Ekonomiye ‘güven’in 6 koşulu

‘Güvenilir’ bir ekonomi olmanın en temel kurallarından birisini ‘akıllı üretim becerisi’ne dayalı bir ‘sürdürülebilir’ büyüme ortamı oluşturmakta. ‘Sürdürülebilir büyüme’ için ‘enflasyon’u ve ‘cari açığı’ dizginlemeyi öncelikli şart koşmak ise, hangi kavramın ana fonksiyon, hangi kavramın türev, yani bağlı değişken olduğu konusunda bir zihin karışıklığı yaşandığına işarettir. Çünkü, fiyat istikrarı ‘sürdürülebilir büyüme’nin olmazsa olmaz koşulu değildir; önceliği de değildir. Esas, ülke ekonomisinin mal ve hizmet üretimini ‘yerli ve milli’ kaynaklarla gerçekleştirmesi ‘sürdürülebilir büyüme’de önemli bir ‘öncelik’tir.

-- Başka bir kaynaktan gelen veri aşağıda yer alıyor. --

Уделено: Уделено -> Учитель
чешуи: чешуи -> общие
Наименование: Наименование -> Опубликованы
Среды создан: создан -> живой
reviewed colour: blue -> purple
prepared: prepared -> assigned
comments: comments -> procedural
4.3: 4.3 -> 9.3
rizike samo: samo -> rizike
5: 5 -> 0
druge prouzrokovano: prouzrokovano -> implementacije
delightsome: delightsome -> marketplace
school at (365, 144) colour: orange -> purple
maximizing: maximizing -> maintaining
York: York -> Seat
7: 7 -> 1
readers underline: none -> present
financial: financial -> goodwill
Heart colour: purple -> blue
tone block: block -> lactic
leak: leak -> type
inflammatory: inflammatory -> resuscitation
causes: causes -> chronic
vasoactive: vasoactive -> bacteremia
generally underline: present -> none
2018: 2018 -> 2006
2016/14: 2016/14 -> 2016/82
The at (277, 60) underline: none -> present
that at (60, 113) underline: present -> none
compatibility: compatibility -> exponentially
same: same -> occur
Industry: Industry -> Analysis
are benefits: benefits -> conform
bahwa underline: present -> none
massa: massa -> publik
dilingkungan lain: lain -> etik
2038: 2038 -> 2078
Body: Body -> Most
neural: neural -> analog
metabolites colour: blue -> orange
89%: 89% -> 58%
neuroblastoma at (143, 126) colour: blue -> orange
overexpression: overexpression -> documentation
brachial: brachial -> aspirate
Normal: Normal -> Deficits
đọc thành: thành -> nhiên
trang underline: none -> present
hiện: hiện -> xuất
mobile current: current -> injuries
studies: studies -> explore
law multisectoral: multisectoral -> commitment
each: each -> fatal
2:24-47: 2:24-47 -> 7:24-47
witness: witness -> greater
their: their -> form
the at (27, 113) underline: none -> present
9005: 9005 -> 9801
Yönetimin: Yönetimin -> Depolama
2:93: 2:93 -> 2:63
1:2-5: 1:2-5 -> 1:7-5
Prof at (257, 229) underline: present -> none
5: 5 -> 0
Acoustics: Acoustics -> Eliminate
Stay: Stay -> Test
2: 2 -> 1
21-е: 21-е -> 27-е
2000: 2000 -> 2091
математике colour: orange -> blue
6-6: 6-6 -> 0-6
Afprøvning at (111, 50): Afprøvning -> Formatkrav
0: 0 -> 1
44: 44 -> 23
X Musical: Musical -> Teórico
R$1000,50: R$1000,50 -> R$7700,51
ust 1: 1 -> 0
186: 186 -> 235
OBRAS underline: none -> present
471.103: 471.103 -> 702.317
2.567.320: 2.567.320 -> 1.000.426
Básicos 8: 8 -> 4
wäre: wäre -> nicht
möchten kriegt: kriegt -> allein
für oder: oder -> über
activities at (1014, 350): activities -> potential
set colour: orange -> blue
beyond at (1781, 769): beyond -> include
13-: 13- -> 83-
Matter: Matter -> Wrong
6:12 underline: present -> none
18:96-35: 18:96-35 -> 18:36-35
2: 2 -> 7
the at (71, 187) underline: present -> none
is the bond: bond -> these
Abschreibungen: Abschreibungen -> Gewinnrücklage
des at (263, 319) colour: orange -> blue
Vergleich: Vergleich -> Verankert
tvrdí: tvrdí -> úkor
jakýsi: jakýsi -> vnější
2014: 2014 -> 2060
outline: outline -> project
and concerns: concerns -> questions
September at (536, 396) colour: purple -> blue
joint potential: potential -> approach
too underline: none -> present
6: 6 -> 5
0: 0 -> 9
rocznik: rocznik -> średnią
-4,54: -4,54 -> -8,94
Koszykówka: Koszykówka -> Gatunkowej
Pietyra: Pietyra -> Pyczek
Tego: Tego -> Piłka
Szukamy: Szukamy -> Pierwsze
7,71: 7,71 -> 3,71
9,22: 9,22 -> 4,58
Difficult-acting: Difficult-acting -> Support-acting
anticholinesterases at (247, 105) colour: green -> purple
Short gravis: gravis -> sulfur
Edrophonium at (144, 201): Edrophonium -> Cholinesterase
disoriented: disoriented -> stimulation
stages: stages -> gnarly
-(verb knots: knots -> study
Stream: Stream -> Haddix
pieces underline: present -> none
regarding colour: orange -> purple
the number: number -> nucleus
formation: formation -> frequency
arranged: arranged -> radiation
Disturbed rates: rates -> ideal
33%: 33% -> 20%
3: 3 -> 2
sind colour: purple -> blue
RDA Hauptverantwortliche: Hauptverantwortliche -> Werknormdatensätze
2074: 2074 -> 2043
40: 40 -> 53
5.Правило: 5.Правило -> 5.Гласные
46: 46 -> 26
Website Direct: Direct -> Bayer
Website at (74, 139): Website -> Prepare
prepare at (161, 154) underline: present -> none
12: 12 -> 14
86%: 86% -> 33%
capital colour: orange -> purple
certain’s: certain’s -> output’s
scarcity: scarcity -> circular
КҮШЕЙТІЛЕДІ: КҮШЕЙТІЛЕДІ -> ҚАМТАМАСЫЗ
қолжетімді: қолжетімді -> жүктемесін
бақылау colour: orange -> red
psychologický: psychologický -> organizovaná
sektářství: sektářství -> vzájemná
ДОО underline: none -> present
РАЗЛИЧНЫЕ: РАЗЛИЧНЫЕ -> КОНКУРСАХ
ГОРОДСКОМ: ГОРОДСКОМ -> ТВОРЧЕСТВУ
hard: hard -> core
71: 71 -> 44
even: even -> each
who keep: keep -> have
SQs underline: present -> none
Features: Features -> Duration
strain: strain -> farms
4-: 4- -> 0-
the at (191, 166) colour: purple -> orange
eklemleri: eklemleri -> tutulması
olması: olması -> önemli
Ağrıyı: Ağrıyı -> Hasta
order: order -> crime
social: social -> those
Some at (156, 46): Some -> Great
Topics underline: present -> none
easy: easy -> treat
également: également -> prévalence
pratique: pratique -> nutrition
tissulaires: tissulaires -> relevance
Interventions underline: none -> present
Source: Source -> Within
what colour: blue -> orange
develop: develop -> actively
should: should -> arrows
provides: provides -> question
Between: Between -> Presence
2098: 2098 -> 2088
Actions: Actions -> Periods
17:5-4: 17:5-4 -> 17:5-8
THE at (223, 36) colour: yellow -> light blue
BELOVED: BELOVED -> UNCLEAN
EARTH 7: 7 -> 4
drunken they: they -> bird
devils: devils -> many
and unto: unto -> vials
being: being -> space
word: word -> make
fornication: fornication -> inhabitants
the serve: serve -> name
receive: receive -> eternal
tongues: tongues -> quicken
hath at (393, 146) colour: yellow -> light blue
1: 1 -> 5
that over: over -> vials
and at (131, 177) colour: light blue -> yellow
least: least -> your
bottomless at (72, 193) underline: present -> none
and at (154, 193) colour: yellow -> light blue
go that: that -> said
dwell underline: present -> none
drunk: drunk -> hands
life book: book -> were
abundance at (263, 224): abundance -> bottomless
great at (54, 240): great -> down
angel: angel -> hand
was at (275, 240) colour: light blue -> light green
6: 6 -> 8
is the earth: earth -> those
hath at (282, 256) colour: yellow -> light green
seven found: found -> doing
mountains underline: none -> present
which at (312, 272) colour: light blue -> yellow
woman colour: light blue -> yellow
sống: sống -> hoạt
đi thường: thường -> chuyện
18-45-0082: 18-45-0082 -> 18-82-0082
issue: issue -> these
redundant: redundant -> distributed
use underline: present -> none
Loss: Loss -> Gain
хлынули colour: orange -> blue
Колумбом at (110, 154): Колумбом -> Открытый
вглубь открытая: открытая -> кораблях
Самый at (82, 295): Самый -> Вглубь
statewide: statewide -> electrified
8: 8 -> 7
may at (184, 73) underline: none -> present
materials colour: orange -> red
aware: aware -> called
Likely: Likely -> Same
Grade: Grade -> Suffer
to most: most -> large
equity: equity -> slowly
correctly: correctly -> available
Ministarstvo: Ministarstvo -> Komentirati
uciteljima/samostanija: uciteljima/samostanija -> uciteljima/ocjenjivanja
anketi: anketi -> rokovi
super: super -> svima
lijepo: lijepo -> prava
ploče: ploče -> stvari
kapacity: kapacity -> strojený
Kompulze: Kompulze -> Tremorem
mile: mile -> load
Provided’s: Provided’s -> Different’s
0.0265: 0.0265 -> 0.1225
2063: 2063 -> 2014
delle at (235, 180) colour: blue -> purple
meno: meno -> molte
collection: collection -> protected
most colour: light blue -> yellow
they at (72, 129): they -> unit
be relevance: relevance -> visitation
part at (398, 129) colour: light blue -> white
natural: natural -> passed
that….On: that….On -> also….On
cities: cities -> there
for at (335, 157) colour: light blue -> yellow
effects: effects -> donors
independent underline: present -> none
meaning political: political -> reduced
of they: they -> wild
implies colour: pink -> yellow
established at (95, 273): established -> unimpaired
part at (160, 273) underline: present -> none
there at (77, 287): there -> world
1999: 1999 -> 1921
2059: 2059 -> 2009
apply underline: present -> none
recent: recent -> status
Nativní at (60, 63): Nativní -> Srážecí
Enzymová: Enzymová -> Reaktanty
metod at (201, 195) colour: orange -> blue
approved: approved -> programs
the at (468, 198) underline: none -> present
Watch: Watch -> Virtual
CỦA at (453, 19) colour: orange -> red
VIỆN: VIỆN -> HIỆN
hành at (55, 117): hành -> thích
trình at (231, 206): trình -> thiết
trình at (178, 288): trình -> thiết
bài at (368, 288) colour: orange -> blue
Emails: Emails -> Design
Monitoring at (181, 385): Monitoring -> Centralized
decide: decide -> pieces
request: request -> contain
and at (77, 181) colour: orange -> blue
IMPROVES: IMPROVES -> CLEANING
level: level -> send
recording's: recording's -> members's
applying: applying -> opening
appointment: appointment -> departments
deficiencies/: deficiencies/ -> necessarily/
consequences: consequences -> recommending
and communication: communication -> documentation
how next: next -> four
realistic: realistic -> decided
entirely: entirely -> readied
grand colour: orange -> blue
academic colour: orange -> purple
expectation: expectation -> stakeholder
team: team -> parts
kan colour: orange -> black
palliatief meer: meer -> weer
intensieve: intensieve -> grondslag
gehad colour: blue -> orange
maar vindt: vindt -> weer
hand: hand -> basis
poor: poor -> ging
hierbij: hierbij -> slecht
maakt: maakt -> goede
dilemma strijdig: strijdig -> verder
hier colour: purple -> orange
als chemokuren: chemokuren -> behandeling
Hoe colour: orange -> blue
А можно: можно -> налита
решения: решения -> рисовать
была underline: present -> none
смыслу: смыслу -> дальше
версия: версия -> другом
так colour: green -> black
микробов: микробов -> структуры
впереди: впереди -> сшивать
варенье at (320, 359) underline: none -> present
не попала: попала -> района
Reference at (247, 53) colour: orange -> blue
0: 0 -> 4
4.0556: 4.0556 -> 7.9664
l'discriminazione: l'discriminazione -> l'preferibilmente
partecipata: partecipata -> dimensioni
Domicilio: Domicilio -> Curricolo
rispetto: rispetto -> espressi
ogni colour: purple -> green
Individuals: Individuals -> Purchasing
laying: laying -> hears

Bir ülkenin mal ve hizmet üretimini artan bir tempoda ‘yerli-milli’ kaynaklarla, girdilerle gerçekleştirmesi, ithalata bağımlılığını azaltması, zaten ‘fiyat istikrarı’, yani enflasyonla mücadelede; ‘finansal istikrar’, yani cari açıkla mücadelede pozitif sonuç elde edilmesi adına kritik önemdedir. Yerli-milli hammadde, yerli-milli enerji, yerli-milli teknoloji, yerli-milli insan kaynağı ve yerli-milli tasarruflar. Türkiye, bu 5 temel alanda, Türkiye tarihinin en önemli mücadelesini, en önemli başarıları ortaya koyduğu ‘müstesna’ bir dönemden geçiyor. Her alanda ithalatı, dışa bağımlılığı azaltacak tarihi adımlar atılıyor. Tarım, imalat sanayi ve inşaat sektöründe, hizmetler sektöründe yerli girdilerin ağırlığını arttırarak, yeni nesil bir ‘Milli Ekonomi’nin inşası sürecini hızlandırmış durumdayız.

Yazının devamı için TIKLAYINIZ!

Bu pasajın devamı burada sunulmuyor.